We had a really nice weekend camping. We went with several other families, so there were a total of five kids, with ours the youngest at five and eight, and the oldest being twelve. We went out to Wolf Gap, which is right on the border between Virginia and West Virginia.
I was impressed at how well the boys did hiking, since last year they were pretty whiny on a much shorter hike. There was one section where you really needed to climb up some rocks, and both boys made it with only a few helping hands. (They needed a bit more assistance on the downhill there.) D whined a fair bit on the way up, but then raced down ahead of us trying to keep up on the way down. N was a trooper for most of the time, but was clearly wiped by the end.

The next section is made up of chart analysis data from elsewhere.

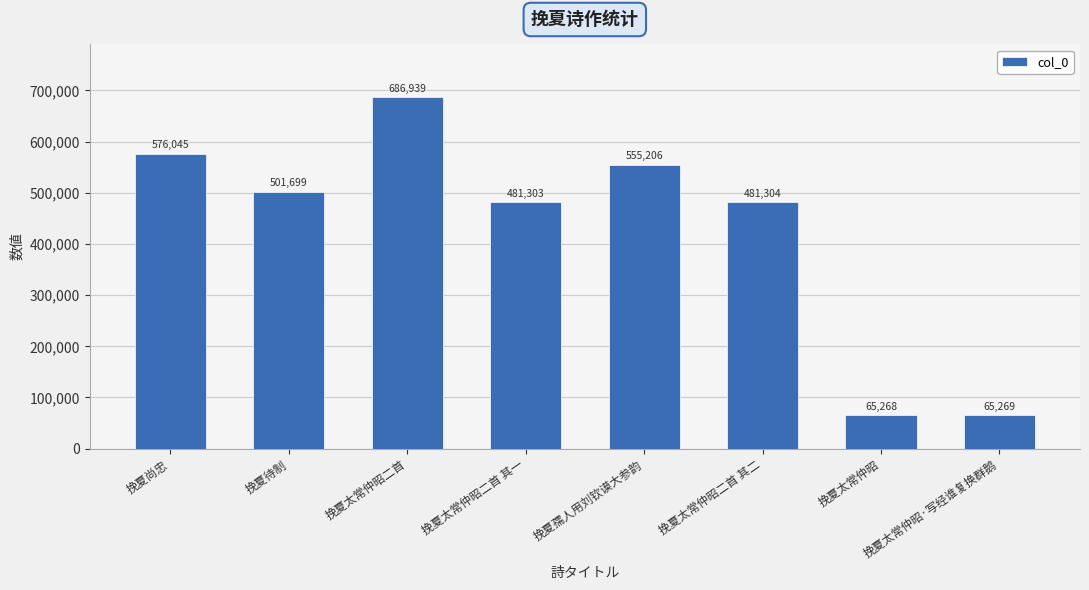

The value at 挽夏孺人用刘钦谟大参韵 is 826431. True or false?

False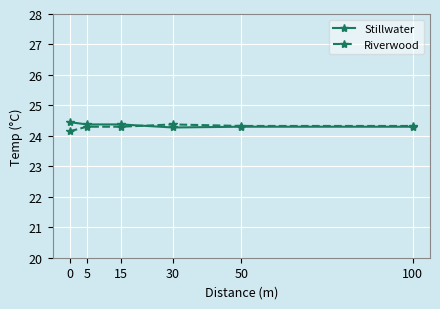

What is the total value across all series at 100?

48.6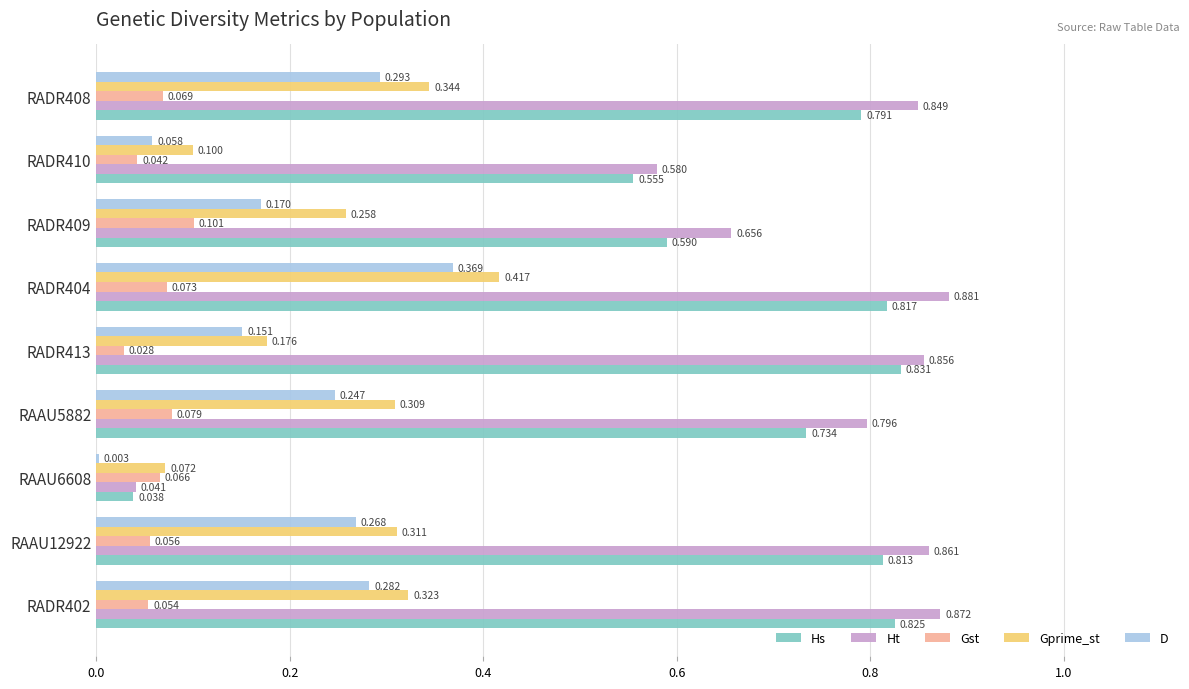

Which series has the largest total across all categories?

Ht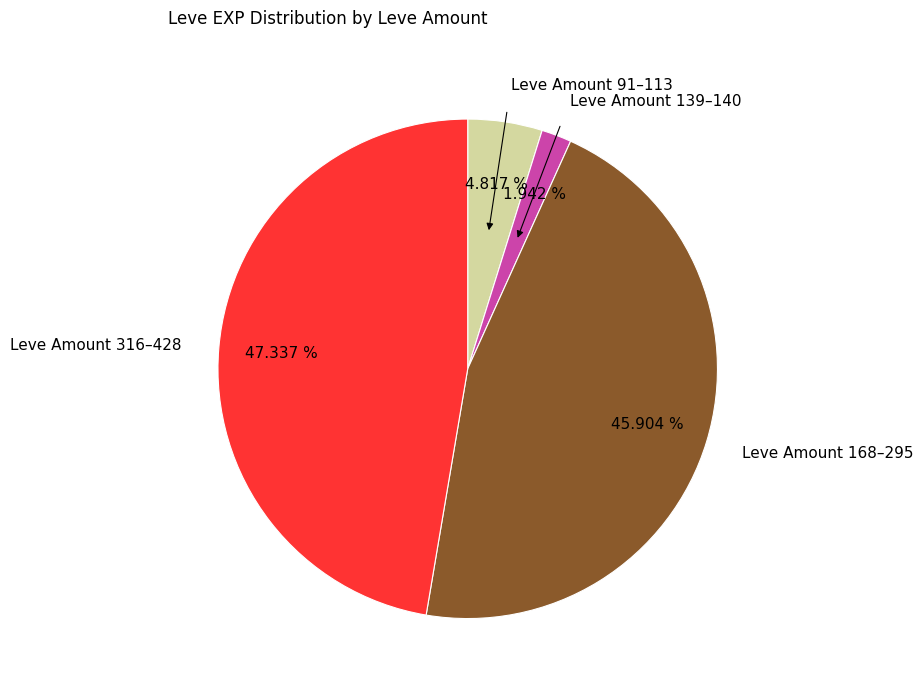

Is there a majority slice in this chart?

No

Other than the hike, the boys mostly spent the time obsessively poking the fire. There were enough adults there that we were able to take turns supervising them, and no one got set on fire. The kids all thought we should have a fire going at all times, so we told them they were responsible for collecting enough firewood to make that happen, and the older kids even each took a turn with the saw. The adults were able to actually have some conversations, as well as reading, and staring into the fire. We all ate far too many roasted marshmallows.
This was car camping [e.g. we could drive right to the campsite, but we slept in tents, not the car] so we were able to bring a ridiculous amount of supplies. We had folding chairs and tables, a two burner stove, big tents, beer and soda, barbecued chicken, watermelon, coffee w/ cream, you name it. This is the sort of camping that I did with my family when I was growing up, but as an adult I somewhere along the way decided that I only wanted to do backcountry camping, where you only have what you're willing to carry. That's obviously not going to happen with the boys until they're old enough to carry their own gear, but this weekend made me realize that it's some sort of stupid snobbery to think that car camping isn't worth doing.
The two burner stove that my friends brought is pretty much identical to the one my parents bought at Sears 40 years ago, and a quick online search shows that Coleman still makes pretty much the identical model. I remembered that when I was little we were able to buy the fuel for the stove at gas stations, which makes me think that car camping must have been far more popular then than it is now.* We hypothesized that it's been driven out by the combination of:
- Camping as a cheap way to travel has been driven out by cheap motels and low-fare air travel.
- Those who do travel and camp mostly use RVs. (When did RVs get popular?)
- Now that air conditioning is so ubiquitous, not to mention television and the internet, not so many people are interested in sitting in the woods and getting eaten by mosquitoes. (My boys did complain about our not letting them bring their DSs.)
- Those who do still camp are more likely to be the hard core folks who want to backpack and not car camp.
*I'm not entirely sure that's true — it looks like white gas was used for things other than just camping stoves and lanterns.
What do you think — has car camping declined? Will it make a comeback in the recession? Do you do it? What's the one piece of gear that you couldn't live without?
Ok, I found some statistics from the outdoor industry foundation. I think this is the trade group of the people who sell gear. It's a little hard to read, but I think they're saying that 49 million Americans went car camping at least once in 2004, down 18 percent from 1998, and 13 million Americans went backpacking at least once in 2004, down 23 percent from 1998. If anyone can find longer-term trends, I'd love to see them.